# Hibernation or not!



## Peach (Oct 8, 2015)

Evening guys and ladies, there has been a huge argument on Facebook over tortoises an hibernation, I put it as I'm worried about hibernating Boycina, all of a sudden I'm being told tortoises do not need hibernating and the only reason they do is lack of food, heat and light. 
I have done research and I have found hibernating them is good for them. 
What are everyone opinion on this matter. I feel I'm gonna still hibernate my princess no matter how much I will worry.


----------



## G-stars (Oct 8, 2015)

Peach said:


> Evening guys and ladies, there has been a huge argument on Facebook over tortoises an hibernation, I put it as I'm worried about hibernating Boycina, all of a sudden I'm being told tortoises do not need hibernating and the only reason they do is lack of food, heat and light.
> I have done research and I have found hibernating them is good for them.
> What are everyone opinion on this matter. I feel I'm gonna still hibernate my princess no matter how much I will worry.




Those are the reasons almost all animals hibernate. However is it beneficial to the animal to hibernate? Or not? I am not an expert nor do I pretend to be, but (just using my common sense on this) I choose to hibernate if the animal is healthy enough. After all it's what they would do in the wild. Most animals that do hibernate and even those that don't slow down during winter anyhow. 

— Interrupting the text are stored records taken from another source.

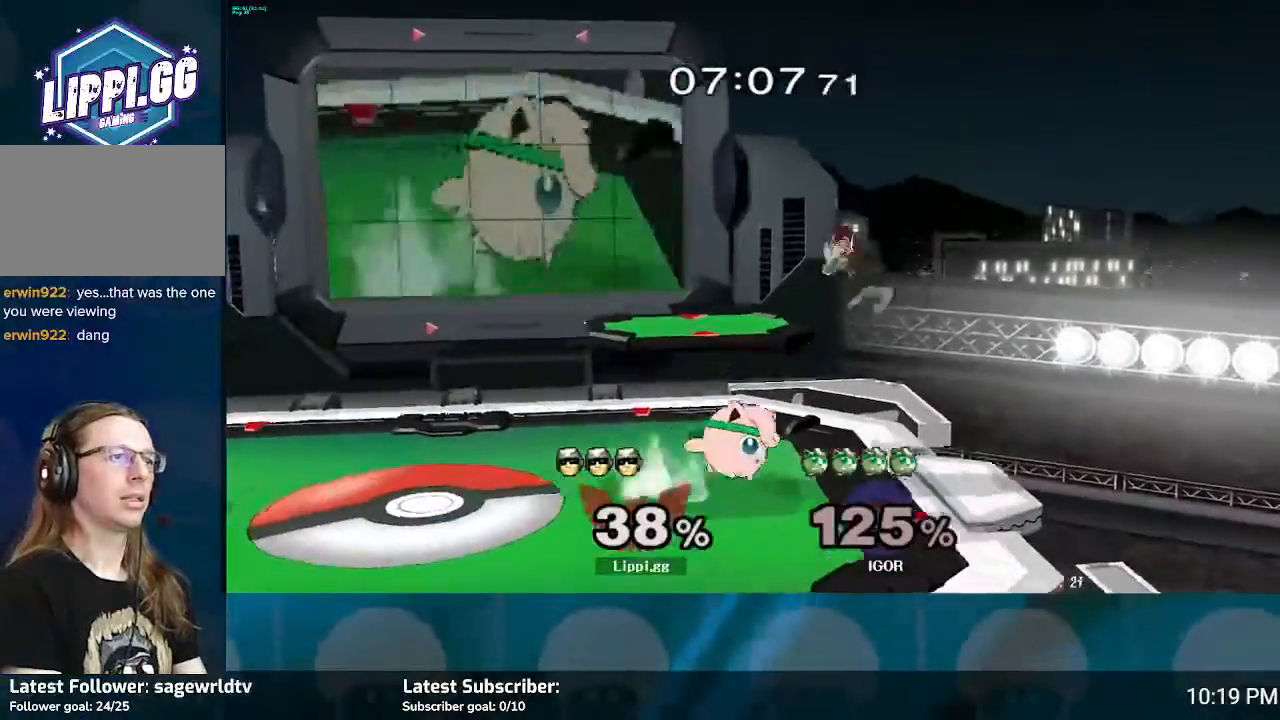
{"buttons": [], "left_stick": "left", "right_stick": "center", "events": [[33, "A", "up"], [100, "A", "down"], [200, "A", "up"], [234, "A", "down"], [334, "A", "up"], [367, "A", "down"], [467, "A", "up"]]}
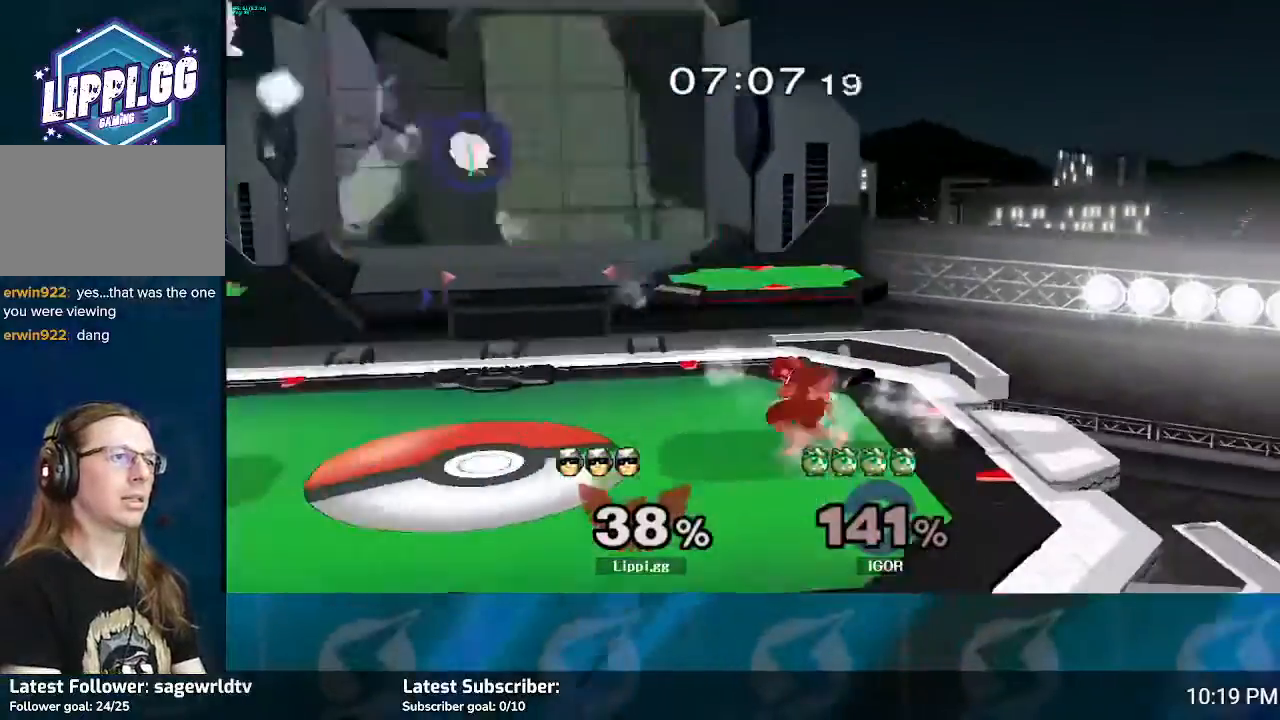
{"buttons": [], "left_stick": "center", "right_stick": "center", "events": [[467, "left_stick", "center"]]}
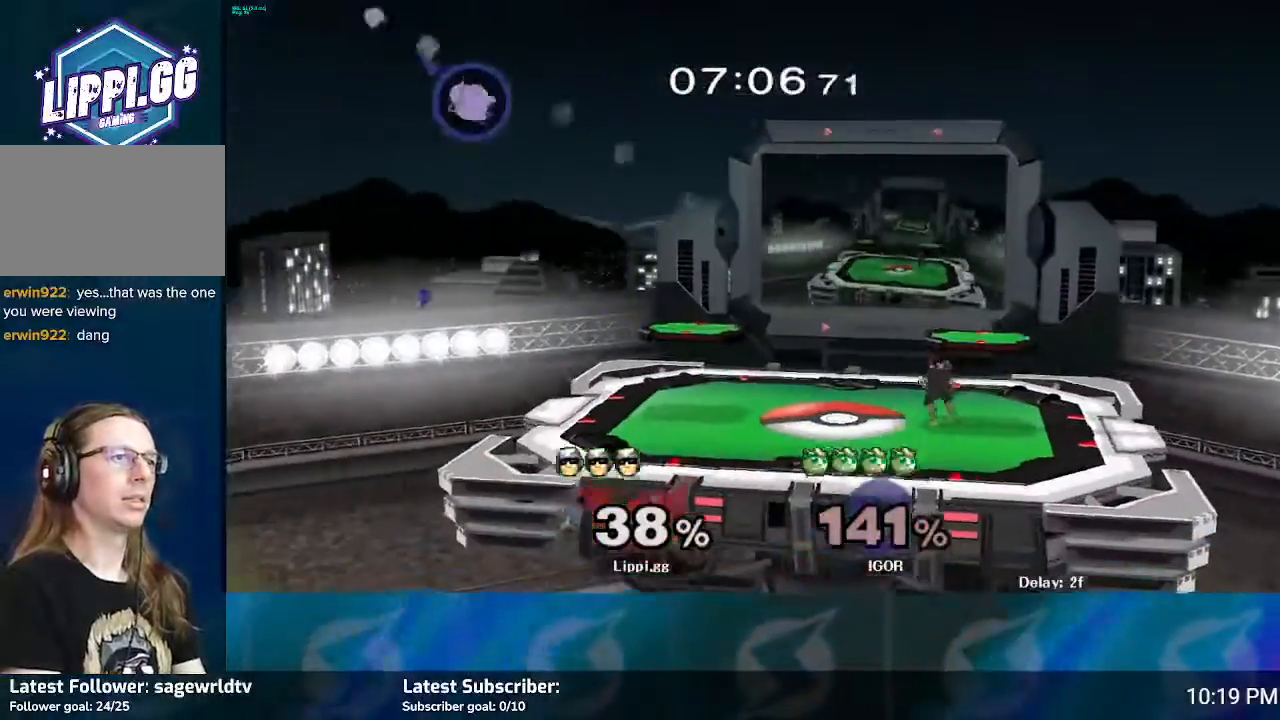
{"buttons": [], "left_stick": "center", "right_stick": "center", "events": []}
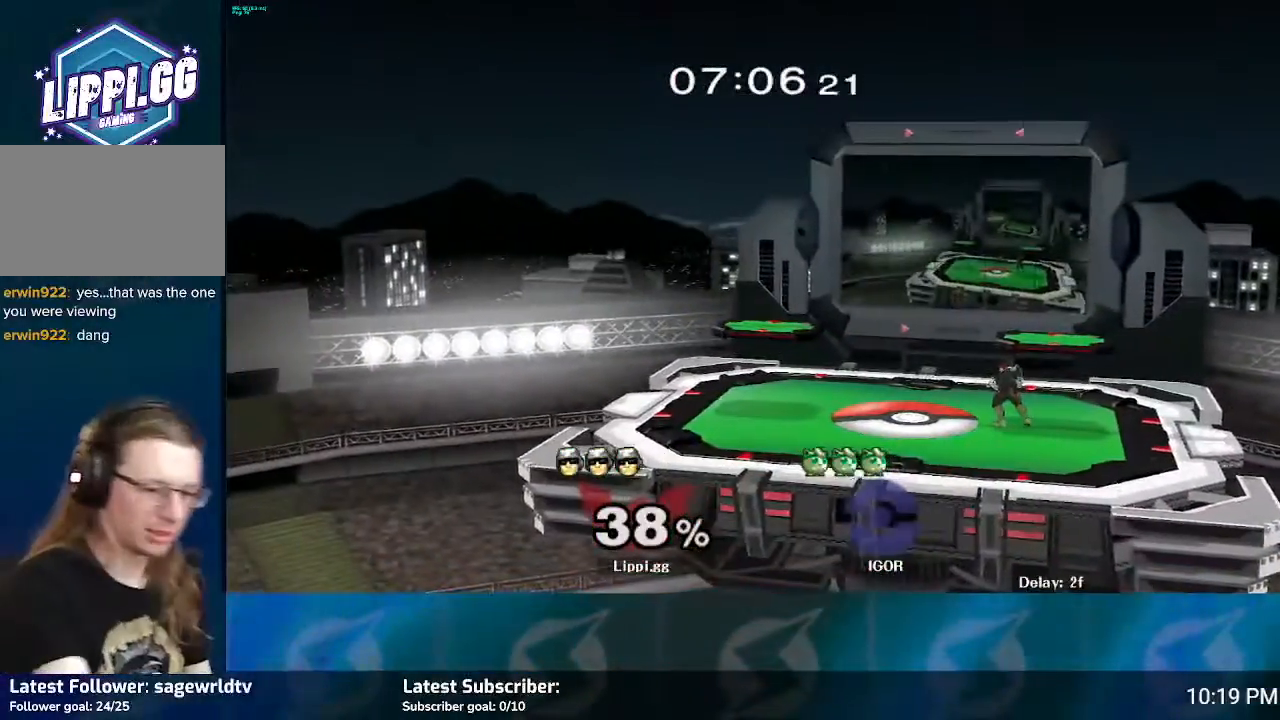
{"buttons": [], "left_stick": "center", "right_stick": "center", "events": []}
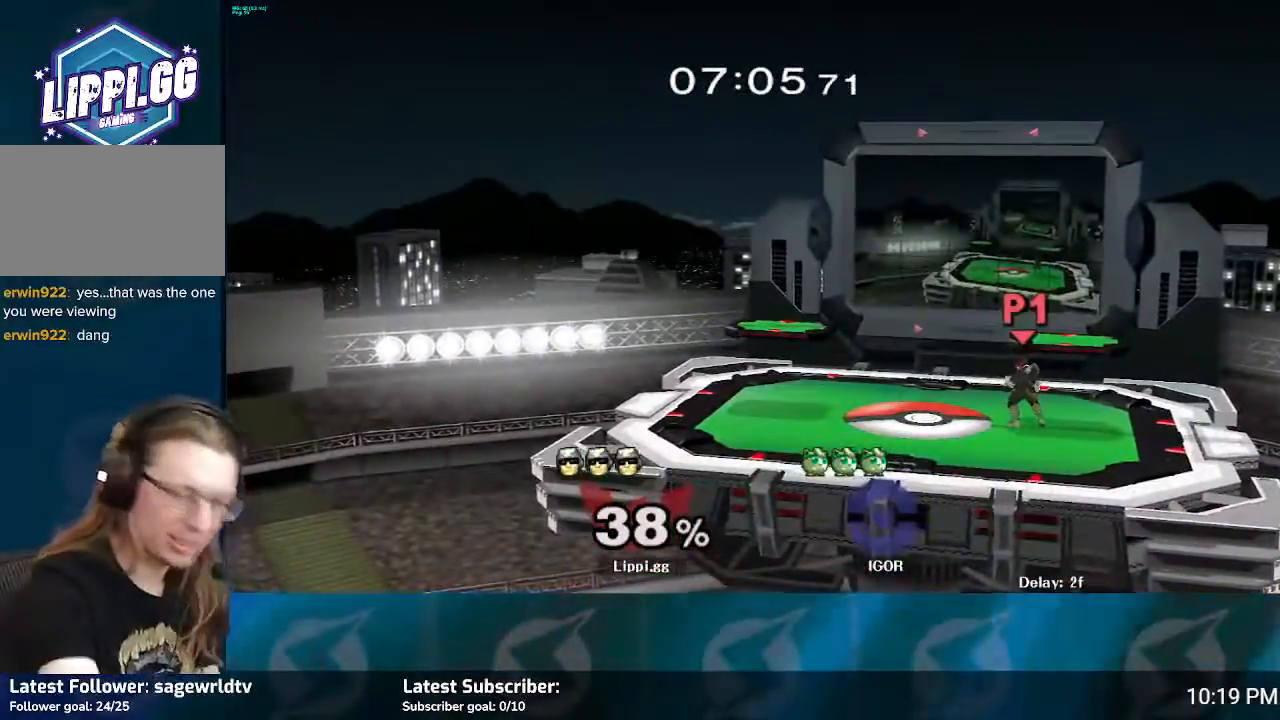
{"buttons": [], "left_stick": "center", "right_stick": "center", "events": []}
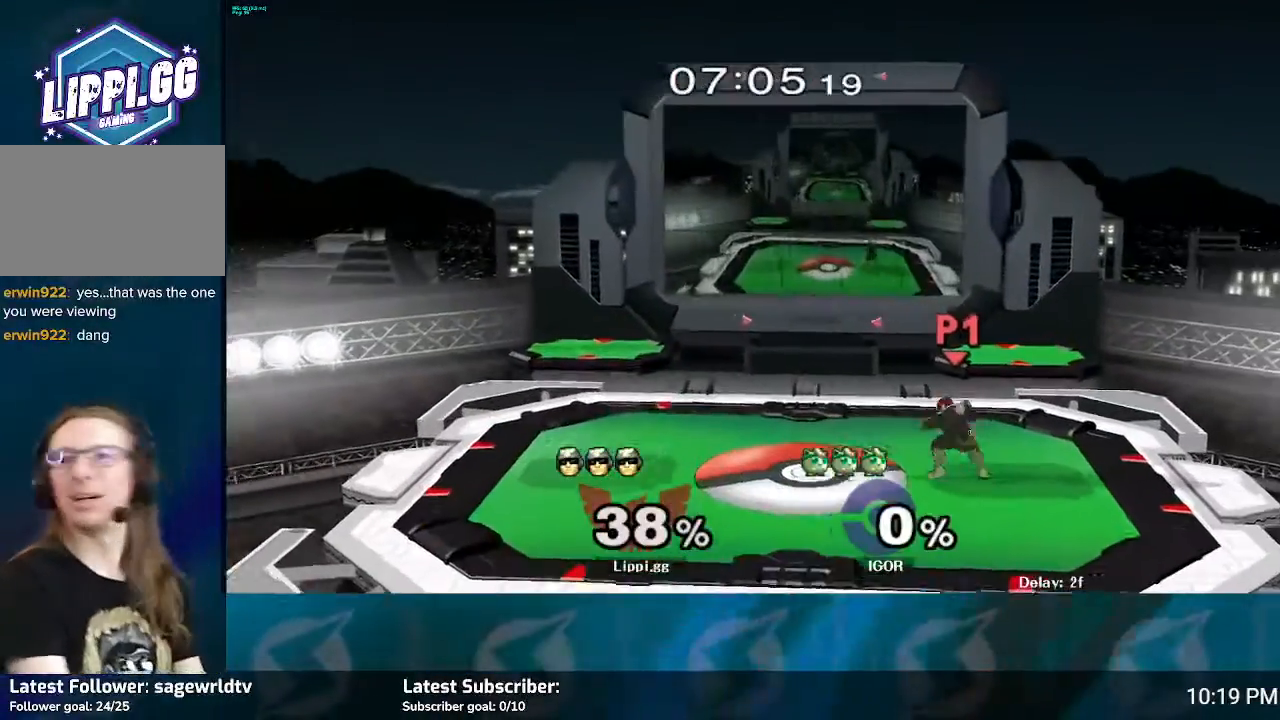
{"buttons": [], "left_stick": "left", "right_stick": "center", "events": [[433, "left_stick", "left"]]}
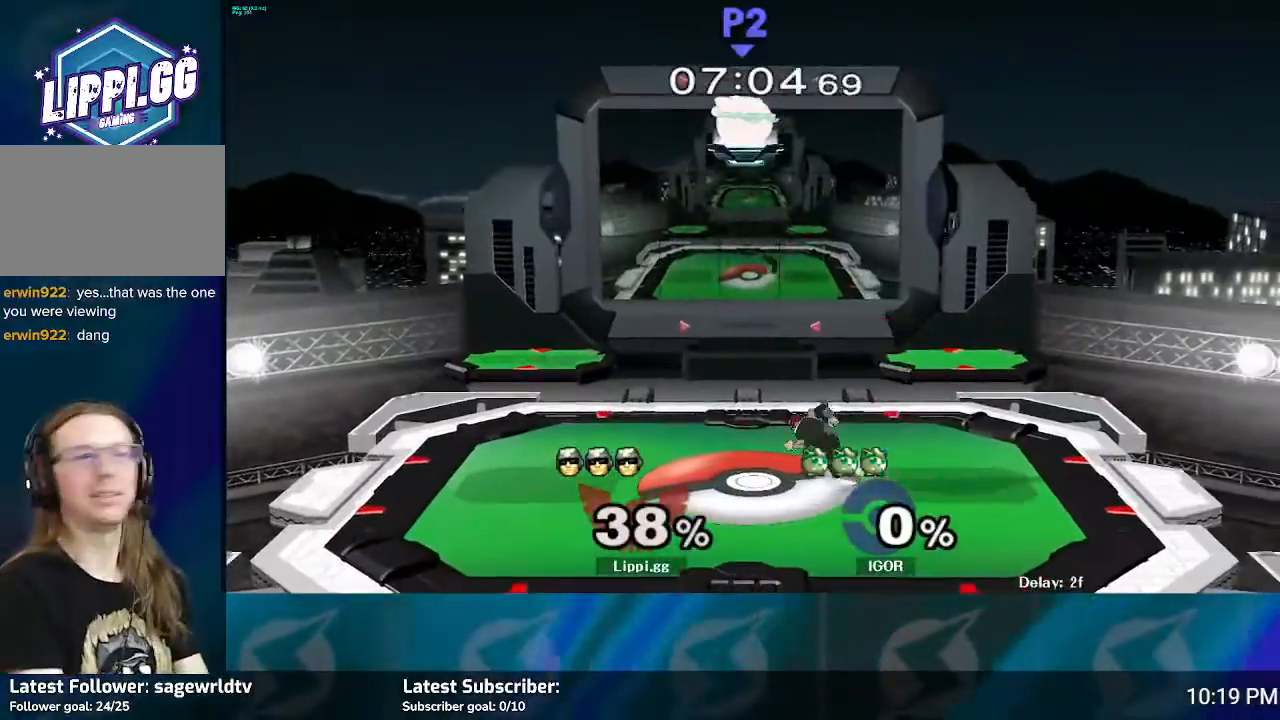
{"buttons": ["L1"], "left_stick": "down-right", "right_stick": "center", "events": [[334, "left_stick", "center"], [401, "Y", "down"], [401, "left_stick", "down-right"], [467, "L1", "down"], [467, "Y", "up"]]}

Having said all that, it's your personal choice. I don't see why it should be a huge argument. Both sides have good points. But (I'm assuming here) most people don't know much about biology, especially tortoise biology to take a sound approach to this. They are reptiles not mammals.


----------



## wellington (Oct 8, 2015)

I don't hibernate my Russian. Just not confident enough yet to do it. 
If you have had your tort for at least a year, so you know he is healthy, then hibernate if you want to. Mine does slow some. It doesn't seem to effect them if you don't, at least not that I have been able to see, and he was already older when I got him and I'm quite confident they old owners did hibernate either.


----------



## ascott (Oct 8, 2015)

Peach said:


> Evening guys and ladies, there has been a huge argument on Facebook over tortoises an hibernation, I put it as I'm worried about hibernating Boycina, all of a sudden I'm being told tortoises do not need hibernating and the only reason they do is lack of food, heat and light.
> I have done research and I have found hibernating them is good for them.
> What are everyone opinion on this matter. I feel I'm gonna still hibernate my princess no matter how much I will worry.



If you have a tortoise species that would naturally brumate, in my opinion, then supporting that part of its life cycle is a good thing.


----------



## WithLisa (Oct 8, 2015)

Peach said:


> the only reason they do is lack of food, heat and light.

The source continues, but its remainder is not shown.